== Task ==
The required output is the stretch from the line containing "### Summary" through the line containing "- **StringBuffer** is" in the records below, unaltered and with no pictures.

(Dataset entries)
────────

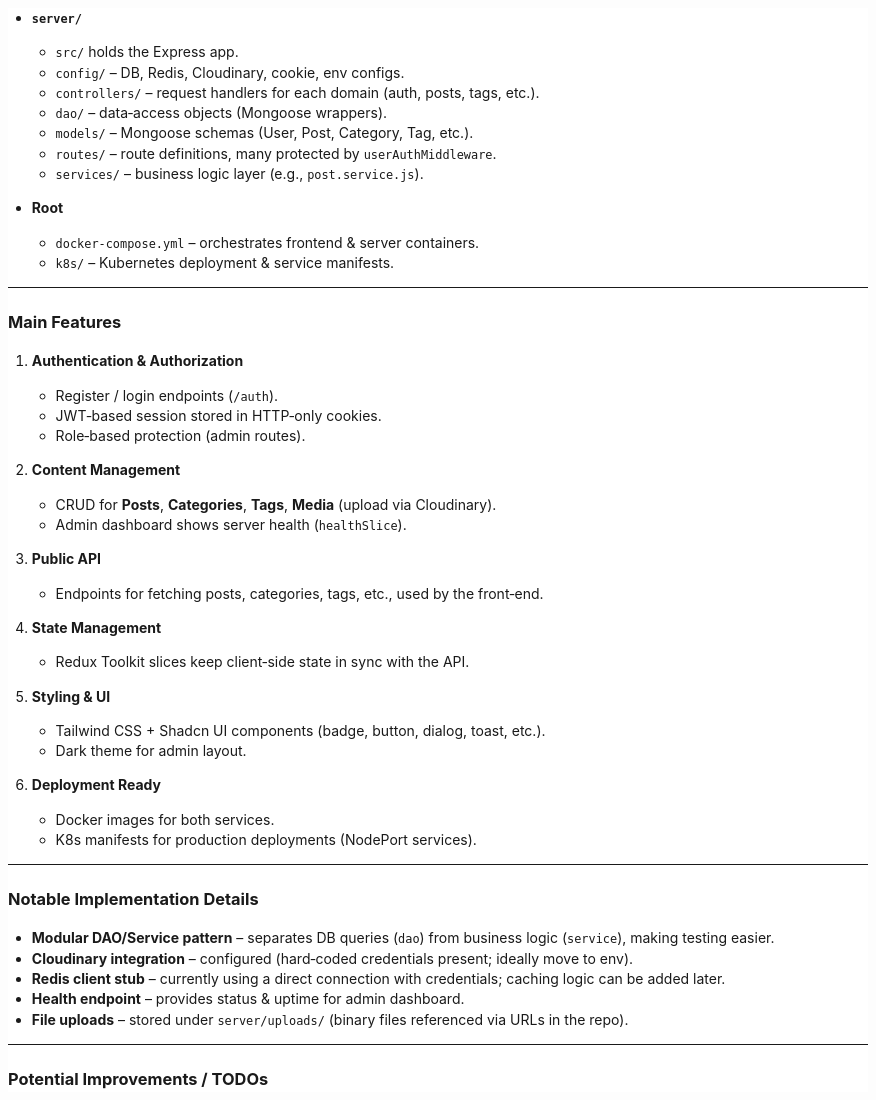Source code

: - **`server/`**  
  - `src/` holds the Express app.  
  - `config/` – DB, Redis, Cloudinary, cookie, env configs.  
  - `controllers/` – request handlers for each domain (auth, posts, tags, etc.).  
  - `dao/` – data‑access objects (Mongoose wrappers).  
  - `models/` – Mongoose schemas (User, Post, Category, Tag, etc.).  
  - `routes/` – route definitions, many protected by `userAuthMiddleware`.  
  - `services/` – business logic layer (e.g., `post.service.js`).  

- **Root**  
  - `docker-compose.yml` – orchestrates frontend & server containers.  
  - `k8s/` – Kubernetes deployment & service manifests.  

---

### Main Features

1. **Authentication & Authorization**  
   - Register / login endpoints (`/auth`).  
   - JWT‑based session stored in HTTP‑only cookies.  
   - Role‑based protection (admin routes).

2. **Content Management**  
   - CRUD for **Posts**, **Categories**, **Tags**, **Media** (upload via Cloudinary).  
   - Admin dashboard shows server health (`healthSlice`).

3. **Public API**  
   - Endpoints for fetching posts, categories, tags, etc., used by the front‑end.

4. **State Management**  
   - Redux Toolkit slices keep client‑side state in sync with the API.

5. **Styling & UI**  
   - Tailwind CSS + Shadcn UI components (badge, button, dialog, toast, etc.).  
   - Dark theme for admin layout.

6. **Deployment Ready**  
   - Docker images for both services.  
   - K8s manifests for production deployments (NodePort services).

---

### Notable Implementation Details

- **Modular DAO/Service pattern** – separates DB queries (`dao`) from business logic (`service`), making testing easier.  
- **Cloudinary integration** – configured (hard‑coded credentials present; ideally move to env).  
- **Redis client stub** – currently using a direct connection with credentials; caching logic can be added later.  
- **Health endpoint** – provides status & uptime for admin dashboard.  
- **File uploads** – stored under `server/uploads/` (binary files referenced via URLs in the repo).  

---

### Potential Improvements / TODOs
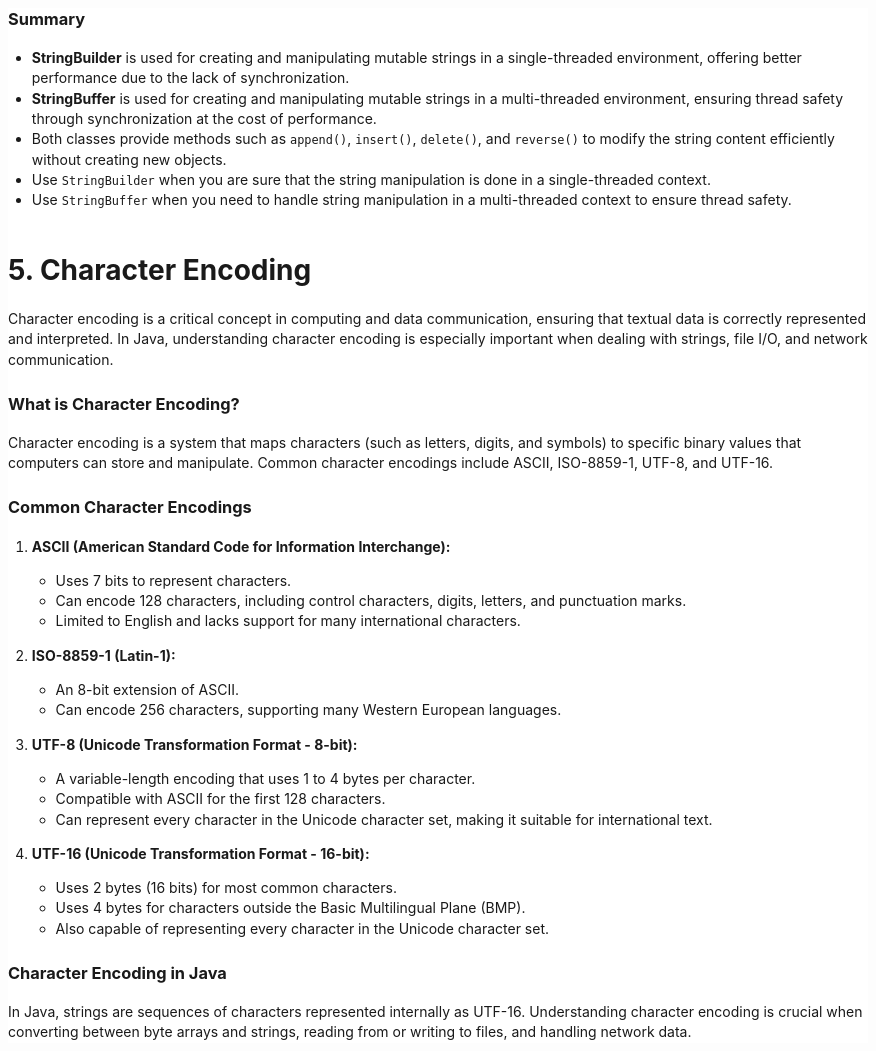 ### Summary

- **StringBuilder** is used for creating and manipulating mutable strings in a single-threaded environment, offering better performance due to the lack of synchronization.
- **StringBuffer** is used for creating and manipulating mutable strings in a multi-threaded environment, ensuring thread safety through synchronization at the cost of performance.
- Both classes provide methods such as `append()`, `insert()`, `delete()`, and `reverse()` to modify the string content efficiently without creating new objects.
- Use `StringBuilder` when you are sure that the string manipulation is done in a single-threaded context.
- Use `StringBuffer` when you need to handle string manipulation in a multi-threaded context to ensure thread safety.


# 5. Character Encoding

Character encoding is a critical concept in computing and data communication, ensuring that textual data is correctly represented and interpreted. In Java, understanding character encoding is especially important when dealing with strings, file I/O, and network communication.

### What is Character Encoding?

Character encoding is a system that maps characters (such as letters, digits, and symbols) to specific binary values that computers can store and manipulate. Common character encodings include ASCII, ISO-8859-1, UTF-8, and UTF-16.

### Common Character Encodings

1. **ASCII (American Standard Code for Information Interchange):**

   - Uses 7 bits to represent characters.
   - Can encode 128 characters, including control characters, digits, letters, and punctuation marks.
   - Limited to English and lacks support for many international characters.
2. **ISO-8859-1 (Latin-1):**

   - An 8-bit extension of ASCII.
   - Can encode 256 characters, supporting many Western European languages.
3. **UTF-8 (Unicode Transformation Format - 8-bit):**

   - A variable-length encoding that uses 1 to 4 bytes per character.
   - Compatible with ASCII for the first 128 characters.
   - Can represent every character in the Unicode character set, making it suitable for international text.
4. **UTF-16 (Unicode Transformation Format - 16-bit):**

   - Uses 2 bytes (16 bits) for most common characters.
   - Uses 4 bytes for characters outside the Basic Multilingual Plane (BMP).
   - Also capable of representing every character in the Unicode character set.

### Character Encoding in Java

In Java, strings are sequences of characters represented internally as UTF-16. Understanding character encoding is crucial when converting between byte arrays and strings, reading from or writing to files, and handling network data.
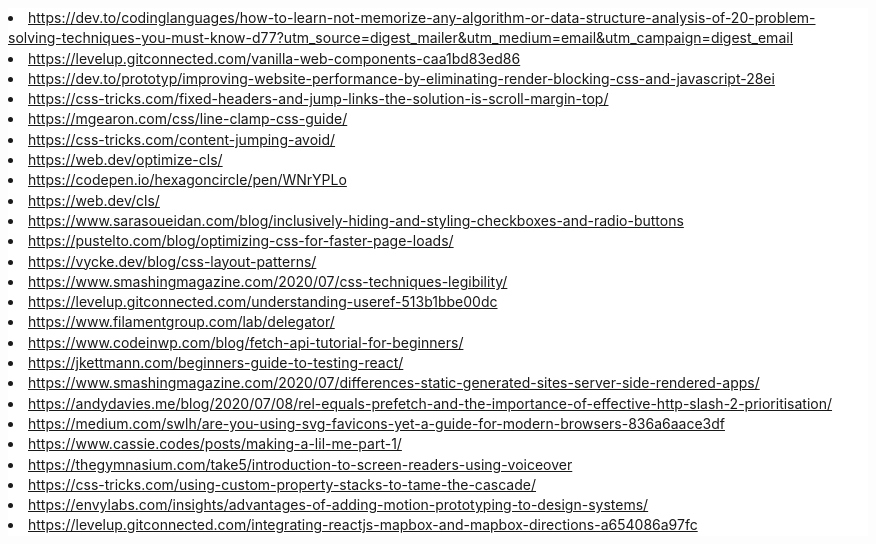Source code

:   <li><a href="https://dev.to/codinglanguages/how-to-learn-not-memorize-any-algorithm-or-data-structure-analysis-of-20-problem-solving-techniques-you-must-know-d77?utm_source=digest_mailer&amp;utm_medium=email&amp;utm_campaign=digest_email" time_added="1599270522" tags="">https://dev.to/codinglanguages/how-to-learn-not-memorize-any-algorithm-or-data-structure-analysis-of-20-problem-solving-techniques-you-must-know-d77?utm_source=digest_mailer&amp;utm_medium=email&amp;utm_campaign=digest_email</a></li>
  <li><a href="https://levelup.gitconnected.com/vanilla-web-components-caa1bd83ed86" time_added="1599078544" tags="">https://levelup.gitconnected.com/vanilla-web-components-caa1bd83ed86</a></li>
  <li><a href="https://dev.to/prototyp/improving-website-performance-by-eliminating-render-blocking-css-and-javascript-28ei" time_added="1598892110" tags="">https://dev.to/prototyp/improving-website-performance-by-eliminating-render-blocking-css-and-javascript-28ei</a></li>
  <li><a href="https://css-tricks.com/fixed-headers-and-jump-links-the-solution-is-scroll-margin-top/" time_added="1598463117" tags="">https://css-tricks.com/fixed-headers-and-jump-links-the-solution-is-scroll-margin-top/</a></li>
  <li><a href="https://mgearon.com/css/line-clamp-css-guide/" time_added="1598447040" tags="">https://mgearon.com/css/line-clamp-css-guide/</a></li>
  <li><a href="https://css-tricks.com/content-jumping-avoid/" time_added="1597964487" tags="">https://css-tricks.com/content-jumping-avoid/</a></li>
  <li><a href="https://web.dev/optimize-cls/" time_added="1597964480" tags="">https://web.dev/optimize-cls/</a></li>
  <li><a href="https://codepen.io/hexagoncircle/pen/WNrYPLo" time_added="1597964472" tags="">https://codepen.io/hexagoncircle/pen/WNrYPLo</a></li>
  <li><a href="https://web.dev/cls/" time_added="1597964461" tags="">https://web.dev/cls/</a></li>
  <li><a href="https://www.sarasoueidan.com/blog/inclusively-hiding-and-styling-checkboxes-and-radio-buttons" time_added="1597964453" tags="">https://www.sarasoueidan.com/blog/inclusively-hiding-and-styling-checkboxes-and-radio-buttons</a></li>
  <li><a href="https://pustelto.com/blog/optimizing-css-for-faster-page-loads/" time_added="1596736585" tags="">https://pustelto.com/blog/optimizing-css-for-faster-page-loads/</a></li>
  <li><a href="https://vycke.dev/blog/css-layout-patterns/" time_added="1596736566" tags="">https://vycke.dev/blog/css-layout-patterns/</a></li>
  <li><a href="https://www.smashingmagazine.com/2020/07/css-techniques-legibility/" time_added="1595951701" tags="">https://www.smashingmagazine.com/2020/07/css-techniques-legibility/</a></li>
  <li><a href="https://levelup.gitconnected.com/understanding-useref-513b1bbe00dc" time_added="1595613901" tags="">https://levelup.gitconnected.com/understanding-useref-513b1bbe00dc</a></li>
  <li><a href="https://www.filamentgroup.com/lab/delegator/" time_added="1595452986" tags="">https://www.filamentgroup.com/lab/delegator/</a></li>
  <li><a href="https://www.codeinwp.com/blog/fetch-api-tutorial-for-beginners/" time_added="1594905414" tags="">https://www.codeinwp.com/blog/fetch-api-tutorial-for-beginners/</a></li>
  <li><a href="https://jkettmann.com/beginners-guide-to-testing-react/" time_added="1594680492" tags="">https://jkettmann.com/beginners-guide-to-testing-react/</a></li>
  <li><a href="https://www.smashingmagazine.com/2020/07/differences-static-generated-sites-server-side-rendered-apps/" time_added="1594657828" tags="">https://www.smashingmagazine.com/2020/07/differences-static-generated-sites-server-side-rendered-apps/</a></li>
  <li><a href="https://andydavies.me/blog/2020/07/08/rel-equals-prefetch-and-the-importance-of-effective-http-slash-2-prioritisation/" time_added="1594657113" tags="">https://andydavies.me/blog/2020/07/08/rel-equals-prefetch-and-the-importance-of-effective-http-slash-2-prioritisation/</a></li>
  <li><a href="https://medium.com/swlh/are-you-using-svg-favicons-yet-a-guide-for-modern-browsers-836a6aace3df" time_added="1593622419" tags="">https://medium.com/swlh/are-you-using-svg-favicons-yet-a-guide-for-modern-browsers-836a6aace3df</a></li>
  <li><a href="https://www.cassie.codes/posts/making-a-lil-me-part-1/" time_added="1593610956" tags="">https://www.cassie.codes/posts/making-a-lil-me-part-1/</a></li>
  <li><a href="https://thegymnasium.com/take5/introduction-to-screen-readers-using-voiceover" time_added="1592845107" tags="">https://thegymnasium.com/take5/introduction-to-screen-readers-using-voiceover</a></li>
  <li><a href="https://css-tricks.com/using-custom-property-stacks-to-tame-the-cascade/" time_added="1592843199" tags="">https://css-tricks.com/using-custom-property-stacks-to-tame-the-cascade/</a></li>
  <li><a href="https://envylabs.com/insights/advantages-of-adding-motion-prototyping-to-design-systems/" time_added="1592409262" tags="">https://envylabs.com/insights/advantages-of-adding-motion-prototyping-to-design-systems/</a></li>
  <li><a href="https://levelup.gitconnected.com/integrating-reactjs-mapbox-and-mapbox-directions-a654086a97fc" time_added="1591799530" tags="">https://levelup.gitconnected.com/integrating-reactjs-mapbox-and-mapbox-directions-a654086a97fc</a></li>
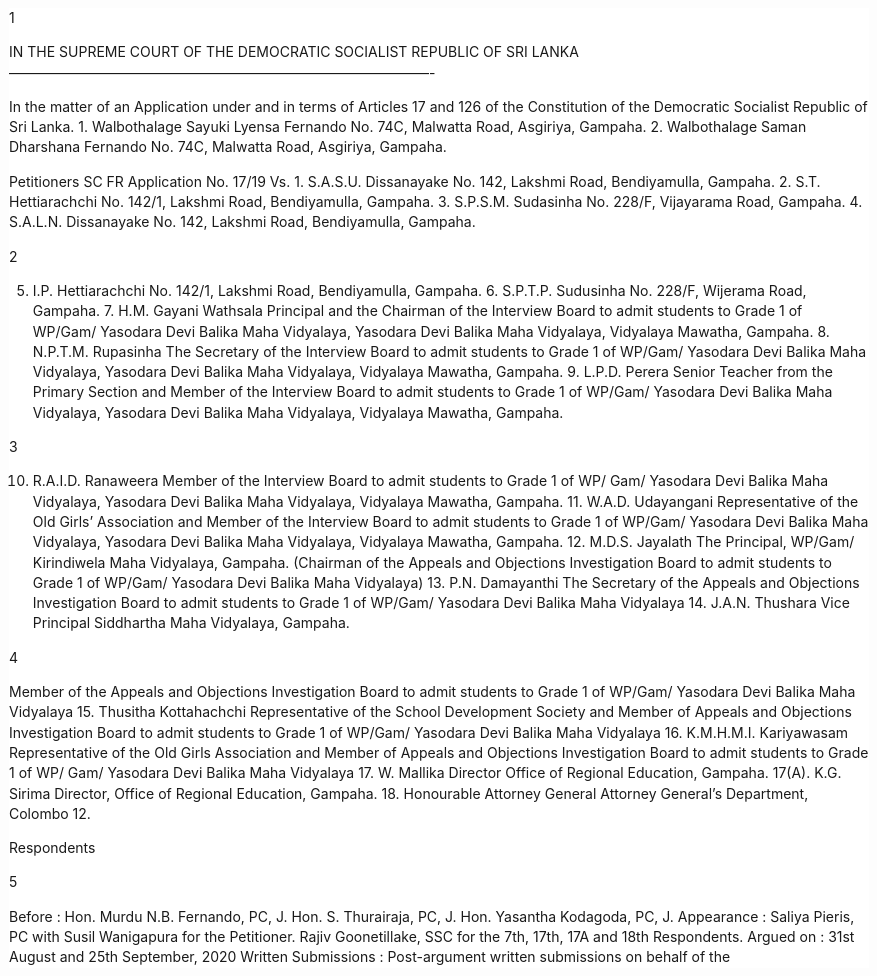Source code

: 1

IN THE SUPREME COURT OF THE DEMOCRATIC SOCIALIST REPUBLIC OF SRI LANKA ——————————————————————————————-

In the matter of an Application under and in terms of Articles 17 and 126 of the Constitution of the Democratic Socialist Republic of Sri Lanka. 1. Walbothalage Sayuki Lyensa Fernando No. 74C, Malwatta Road, Asgiriya, Gampaha. 2. Walbothalage Saman Dharshana Fernando No. 74C, Malwatta Road, Asgiriya, Gampaha.

Petitioners SC FR Application No. 17/19 Vs. 1. S.A.S.U. Dissanayake No. 142, Lakshmi Road, Bendiyamulla, Gampaha. 2. S.T. Hettiarachchi No. 142/1, Lakshmi Road, Bendiyamulla, Gampaha. 3. S.P.S.M. Sudasinha No. 228/F, Vijayarama Road, Gampaha. 4. S.A.L.N. Dissanayake No. 142, Lakshmi Road, Bendiyamulla, Gampaha.

2

5. I.P. Hettiarachchi No. 142/1, Lakshmi Road, Bendiyamulla, Gampaha. 6. S.P.T.P. Sudusinha No. 228/F, Wijerama Road, Gampaha. 7. H.M. Gayani Wathsala Principal and the Chairman of the Interview Board to admit students to Grade 1 of WP/Gam/ Yasodara Devi Balika Maha Vidyalaya, Yasodara Devi Balika Maha Vidyalaya, Vidyalaya Mawatha, Gampaha. 8. N.P.T.M. Rupasinha The Secretary of the Interview Board to admit students to Grade 1 of WP/Gam/ Yasodara Devi Balika Maha Vidyalaya, Yasodara Devi Balika Maha Vidyalaya, Vidyalaya Mawatha, Gampaha. 9. L.P.D. Perera Senior Teacher from the Primary Section and Member of the Interview Board to admit students to Grade 1 of WP/Gam/ Yasodara Devi Balika Maha Vidyalaya, Yasodara Devi Balika Maha Vidyalaya, Vidyalaya Mawatha, Gampaha.

3

10. R.A.I.D. Ranaweera Member of the Interview Board to admit students to Grade 1 of WP/ Gam/ Yasodara Devi Balika Maha Vidyalaya, Yasodara Devi Balika Maha Vidyalaya, Vidyalaya Mawatha, Gampaha. 11. W.A.D. Udayangani Representative of the Old Girls’ Association and Member of the Interview Board to admit students to Grade 1 of WP/Gam/ Yasodara Devi Balika Maha Vidyalaya, Yasodara Devi Balika Maha Vidyalaya, Vidyalaya Mawatha, Gampaha. 12. M.D.S. Jayalath The Principal, WP/Gam/ Kirindiwela Maha Vidyalaya, Gampaha. (Chairman of the Appeals and Objections Investigation Board to admit students to Grade 1 of WP/Gam/ Yasodara Devi Balika Maha Vidyalaya) 13. P.N. Damayanthi The Secretary of the Appeals and Objections Investigation Board to admit students to Grade 1 of WP/Gam/ Yasodara Devi Balika Maha Vidyalaya 14. J.A.N. Thushara Vice Principal Siddhartha Maha Vidyalaya, Gampaha.

4

Member of the Appeals and Objections Investigation Board to admit students to Grade 1 of WP/Gam/ Yasodara Devi Balika Maha Vidyalaya 15. Thusitha Kottahachchi Representative of the School Development Society and Member of Appeals and Objections Investigation Board to admit students to Grade 1 of WP/Gam/ Yasodara Devi Balika Maha Vidyalaya 16. K.M.H.M.I. Kariyawasam Representative of the Old Girls Association and Member of Appeals and Objections Investigation Board to admit students to Grade 1 of WP/ Gam/ Yasodara Devi Balika Maha Vidyalaya 17. W. Mallika Director Office of Regional Education, Gampaha. 17(A). K.G. Sirima Director, Office of Regional Education, Gampaha. 18. Honourable Attorney General Attorney General’s Department, Colombo 12.

Respondents

5

Before : Hon. Murdu N.B. Fernando, PC, J. Hon. S. Thurairaja, PC, J. Hon. Yasantha Kodagoda, PC, J. Appearance : Saliya Pieris, PC with Susil Wanigapura for the Petitioner. Rajiv Goonetillake, SSC for the 7th, 17th, 17A and 18th Respondents. Argued on : 31st August and 25th September, 2020 Written Submissions : Post-argument written submissions on behalf of the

────────

== Task result ==
 ### Summary

- **StringBuilder** is used for creating and manipulating mutable strings in a single-threaded environment, offering better performance due to the lack of synchronization.
- **StringBuffer** is used for creating and manipulating mutable strings in a multi-threaded environment, ensuring thread safety through synchronization at the cost of performance.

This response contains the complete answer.